I will address your questions individually:
Do I discuss just the 102 participants within my analyses?
I would advise against just using these participants. Your analysis will be obviously biased because of survivorship. A solution for your case would be to use a principled form of imputation, like multiple imputation, full information maximum likelihood, or random forest imputation. Justification can be found in this article.
Do I use the post test score as the dependent variable?
Typically in a regression that requires an estimation of the change in scores, you would model the score as the response, with a dummy variable to toggle on/off the timing of the score (pre/post). This allows you to see what the conditional mean of the response is for each time. This also allows you to include other covariates (rather than treat this as an isolated model or t-test).
Do I need to use the pre-test score as a covariate in the hierarchical regression? Do I need to use the pre-test score as a independent variable or compute a difference score between pre and post?
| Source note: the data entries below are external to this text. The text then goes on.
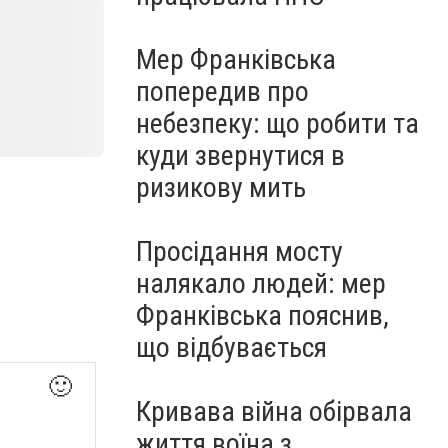
Мер Франківська
попередив про
небезпеку: що робити та
куди звернутися в
ризикову мить
Просідання мосту
налякало людей: мер
Франківська пояснив,
що відбувається
🙂
Кривава війна обірвала
життя воїна з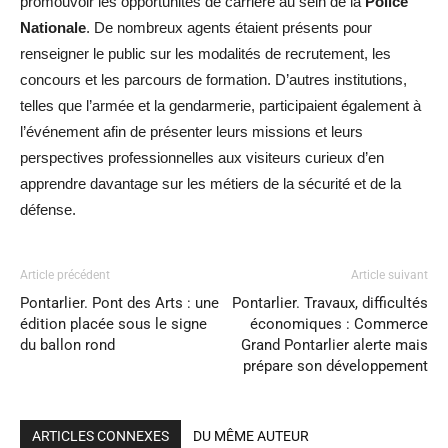
promouvoir les opportunités de carrière au sein de la
Police
Nationale
. De nombreux agents étaient présents pour
renseigner le public sur les modalités de recrutement, les
concours et les parcours de formation. D’autres institutions,
telles que l’armée et la gendarmerie, participaient également à
l’événement afin de présenter leurs missions et leurs
perspectives professionnelles aux visiteurs curieux d’en
apprendre davantage sur les métiers de la sécurité et de la
défense.
Article précédent
Article suivant
Pontarlier. Pont des Arts : une
Pontarlier. Travaux, difficultés
édition placée sous le signe
économiques : Commerce
du ballon rond
Grand Pontarlier alerte mais
prépare son développement
ARTICLES CONNEXES
DU MÊME AUTEUR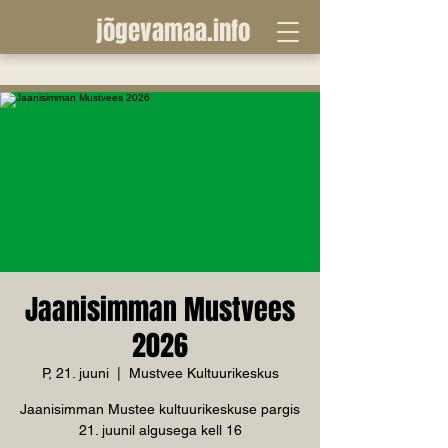
jõgevamaa.info
Jaanisimman Mustvees
2026
P, 21. juuni
  |  
Mustvee Kultuurikeskus
Jaanisimman Mustee kultuurikeskuse pargis
21. juunil algusega kell 16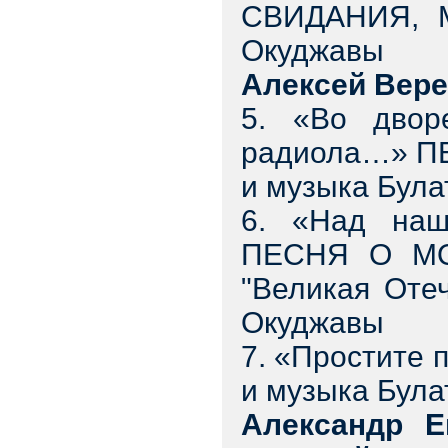
СВИДАНИЯ, М
Окуджавы
Алексей Вер
5. «Во двор
радиола…» П
и музыка Бул
6. «Над наш
ПЕСНЯ О МО
"Великая Оте
Окуджавы
7. «Простите
и музыка Бул
Александр Е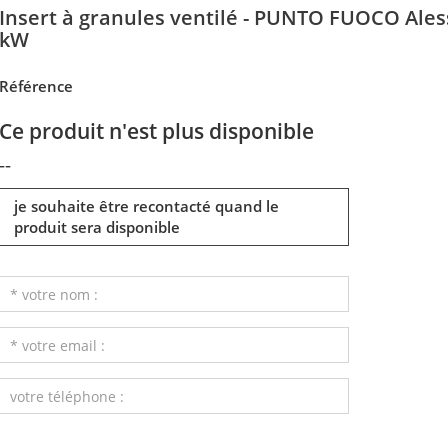
Insert à granules ventilé - PUNTO FUOCO Aless
kW
Référence
Ce produit n'est plus disponible
--
je souhaite être recontacté quand le
produit sera disponible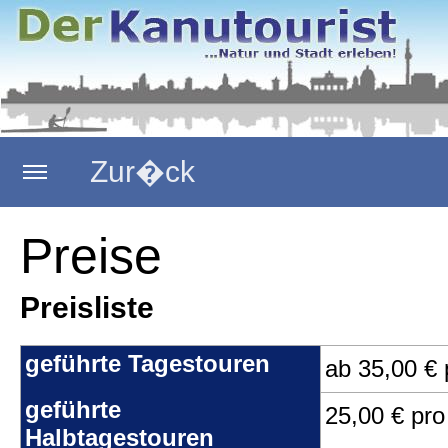
Zur�ck
Startseite
Preise
Preisliste
Kanutouren
geführte Tagestouren
ab 35,00 €
Faltbootverleih
geführte
25,00 € pr
Halbtagestouren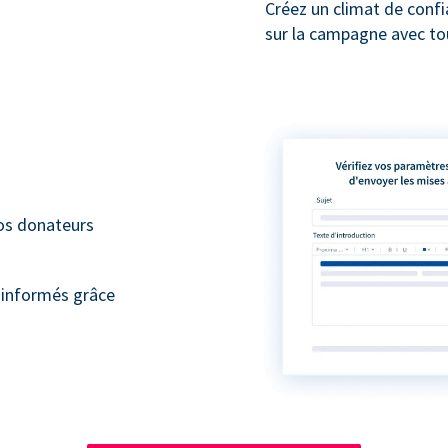
Créez un climat de conf
sur la campagne avec to
vos donateurs
 informés grâce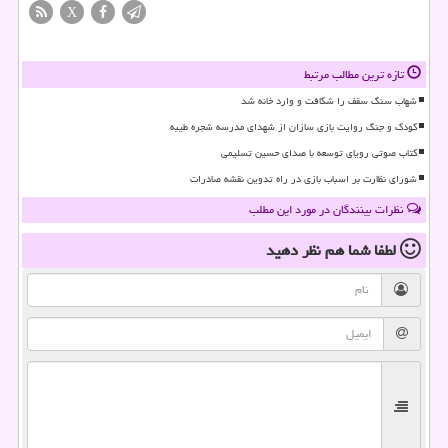
X
تازه ترین مطالب مرتبط
شهاب سنگ سقف را شکافت و وارد خانه شد
کودک و جنگ روایت بازی سازان از شهدای مدرسه شجره طیبه
کتاب صوتی رویای توسعه با صدای حسین تسلیمی
شورای نظارت بر اسباب بازی در راه تدوین نقشه صادرات
نظرات بینندگان در مورد این مطلب
لطفا شما هم
نظر دهید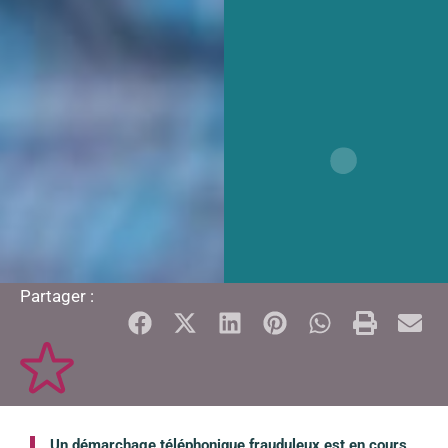
Partager :
Un démarchage téléphonique frauduleux est en cours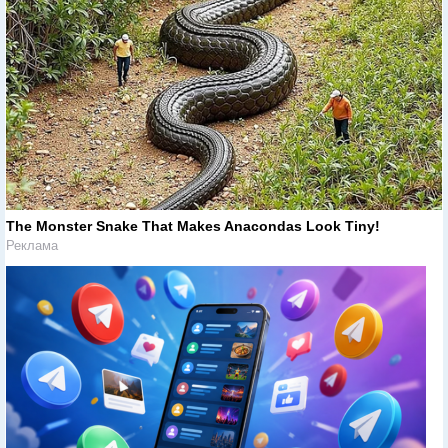
The Monster Snake That Makes Anacondas Look Tiny!
Реклама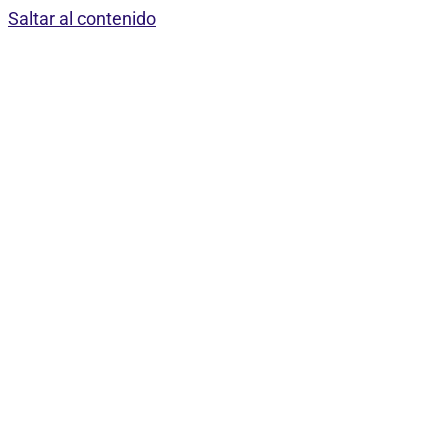
Saltar al contenido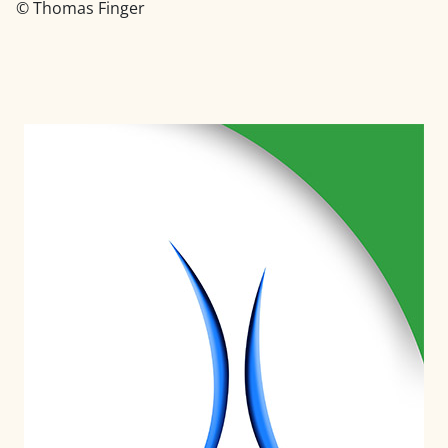
© Thomas Finger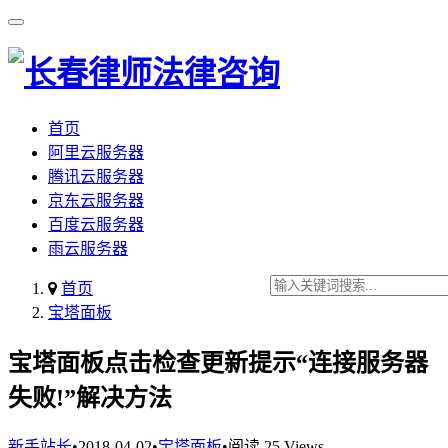
首页
阿里云服务器
腾讯云服务器
京东云服务器
百度云服务器
雨云服务器
首页
宝塔面板
宝塔面板点击检查更新提示“连接服务器
失败!”解决方法
新手站长
•
2018-04-02
•
宝塔面板
•
阅读 25 Views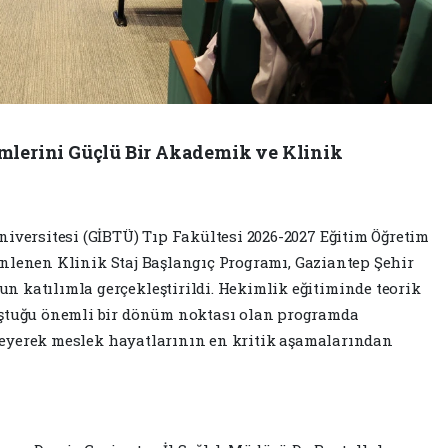
mlerini Güçlü Bir Akademik ve Klinik
niversitesi (GİBTÜ) Tıp Fakültesi 2026-2027 Eğitim Öğretim
üzenlenen Klinik Staj Başlangıç Programı, Gaziantep Şehir
 katılımla gerçekleştirildi. Hekimlik eğitiminde teorik
uştuğu önemli bir dönüm noktası olan programda
işleyerek meslek hayatlarının en kritik aşamalarından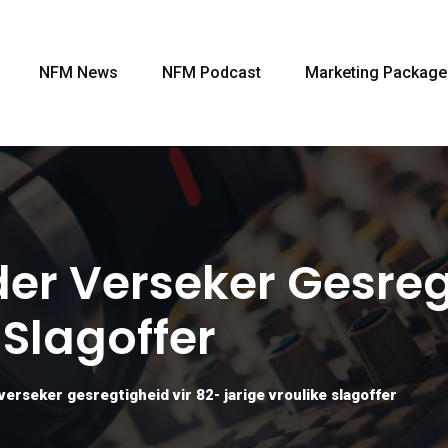
NFM News
NFM Podcast
Marketing Package
er Verseker Gesreg
 Slagoffer
verseker gesregtigheid vir 82- jarige vroulike slagoffer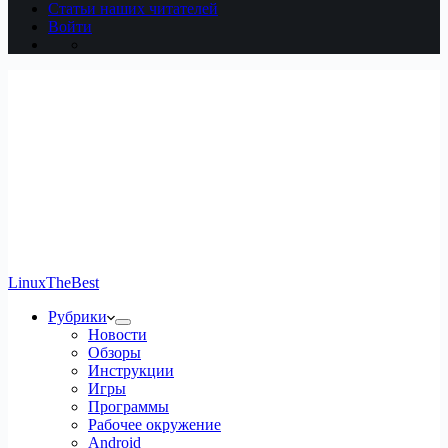
Статьи наших читателей
Войти
LinuxTheBest
Рубрики
Новости
Обзоры
Инструкции
Игры
Программы
Рабочее окружение
Android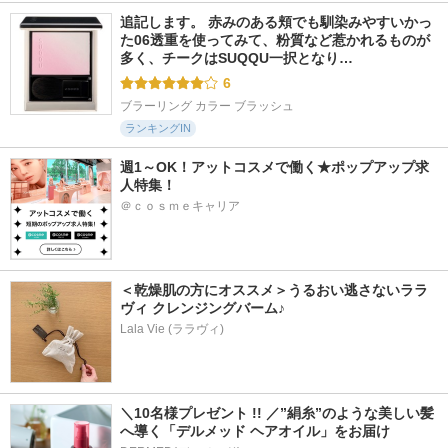
追記します。 赤みのある頬でも馴染みやすいかっ
た06透重を使ってみて、粉質など惹かれるものが
多く、チークはSUQQU一択となり…
6
ブラーリング カラー ブラッシュ
ランキングIN
週1～OK！アットコスメで働く★ポップアップ求
人特集！
＠ｃｏｓｍｅキャリア
＜乾燥肌の方にオススメ＞うるおい逃さないララ
ヴィ クレンジングバーム♪
Lala Vie (ララヴィ)
＼10名様プレゼント !! ／”絹糸”のような美しい髪
へ導く「デルメッド ヘアオイル」をお届け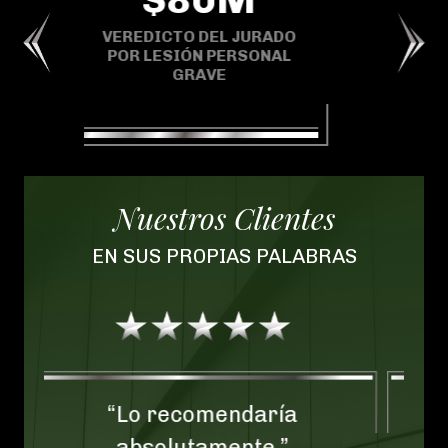
VEREDICTO DEL JURADO
EL JURADO
DE $67.25 MILLONES EN
 PERSONAL
UN CASO DEL CONDADO
VE
DE MARTIN
Nuestros Clientes
EN SUS PROPIAS PALABRAS
aría
“No podemos expresar cuá
e.”
felices estamos de haber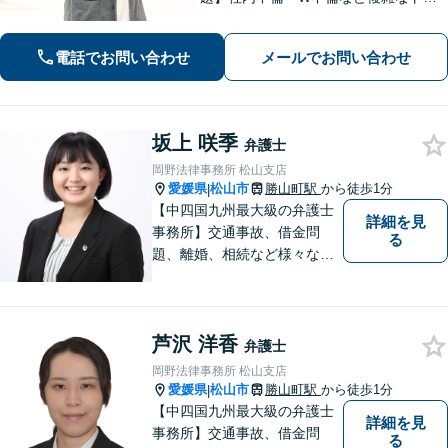
ブルもお任せ。【労働問題】残業代請
求や退職代行もお受けします。【刑事
電話でお問い合わせ
メールでお問い合わせ
事件】刑事事件は１分１秒が勝負で
す。迅速に対応します。
坂上 咲季
弁護士
岡野法律事務所 松山支店
愛媛県
松山市
勝山町駅
から徒歩1分
|
【中四国九州最大級の弁護士
詳細を見
事務所】交通事故、借金問
る
題、離婚、相続など様々な問
題について、「何度でも無
料」の相談を行っています！
まずはお気軽にご相談くださ
芦沢 洋香
い！
弁護士
岡野法律事務所 松山支店
愛媛県
松山市
勝山町駅
から徒歩1分
|
【中四国九州最大級の弁護士
詳細を見
事務所】交通事故、借金問
る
See the above comment. The only covariates to include would be the other variables you mentioned (e.g. traits, intervention). Do not use a difference score. With these questions out of the way, you noted the following:
I have a 253 pre sample and follow up is only 102. My analysis plan is t-tests, to compare effect, then hierarchical and finally moderation analysis.
You seem to have three different methods you are employing here. I would make sure that you have very specific hypotheses that only these different methods can address. If your entire research question can be effectively described by a single model (e.g. regression), then I would instead go with that.